Where did initial inspirations for the Wobbly philosophy come from? Historian Melvyn Dubofsky is worth quoting at length:

Wobblies ... took their basic concepts from others: from Marx the concepts of labor value, commodity value, surplus value, and class struggle; from Darwin the idea of organic evolution and the struggle for survival as a paradigm for social evolution and the survival of the fittest class; from Bakunin and the anarchists the "propaganda of the deed"* and the idea of direct action; and from Sorel the notion of the "militant minority." Hence, IWW beliefs became a peculiar amalgam of Marxism and Darwinism, anarchism and syndicalism — all overlaid with a singularly American patina.

However, Dubofsky also identifies American traditions "dating back to the era of Jefferson and Jackson" from which the Wobblies derived inspiration, particularly the concepts of a society divided into "producers and nonproducers, productive classes and parasites". Paul Brissenden likewise stated that, "he main ideas of I.W.W.-ism—certainly of the I.W.W.-ism of the first few years after 1905—were of American origin, not French, as is commonly supposed.

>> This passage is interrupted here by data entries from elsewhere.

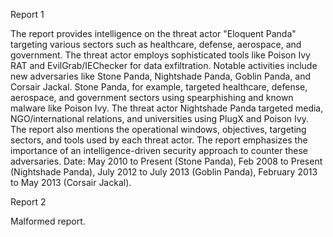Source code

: 
Report 1

The report provides intelligence on the threat actor "Eloquent Panda" targeting various sectors such as healthcare, defense, aerospace, and government. The threat actor employs sophisticated tools like Poison Ivy RAT and EvilGrab/IEChecker for data exfiltration. Notable activities include new adversaries like Stone Panda, Nightshade Panda, Goblin Panda, and Corsair Jackal. Stone Panda, for example, targeted healthcare, defense, aerospace, and government sectors using spearphishing and known malware like Poison Ivy. The threat actor Nightshade Panda targeted media, NGO/international relations, and universities using PlugX and Poison Ivy. The report also mentions the operational windows, objectives, targeting sectors, and tools used by each threat actor. The report emphasizes the importance of an intelligence-driven security approach to counter these adversaries. Date: May 2010 to Present (Stone Panda), Feb 2008 to Present (Nightshade Panda), July 2012 to July 2013 (Goblin Panda), February 2013 to May 2013 (Corsair Jackal).





Report 2

Malformed report.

Wobblies sought to familiarize theoretical terminology for a worker audience of varied educative experience. A proletarian became a prole, and a plutocrat was a plute. Bill Haywood, in particular, had the ability to translate complex economic theories into simple ideas that resonated with working people. He would frequently preface his speeches with the statement, "Tonight I am going to speak on the class struggle and I am going to make it so plain that even a lawyer can understand it." The Marxian concept of surplus value, Haywood conveyed simply as "unpaid labor." He distilled the voluminous work of Karl Marx into a simple observation, "If one man has a dollar he didn't work for, some other man worked for a dollar he didn't get."

  • *Philip S. Foner disagreed with Dubofsky on this one point, stating, "he I.W.W. did not, as did many, if not all, anarchists, advocate 'propaganda of the deed'." Taft and Ross likewise appear to disagree with Dubofsky, stating in more general terms, "violence in labor disputes was seldom inspired by the doctrine of 'propaganda by the deed,' whose self-defeating nature convinced many of its exponents of its fallacy." The difference may depend upon how 'propaganda of the deed' is defined.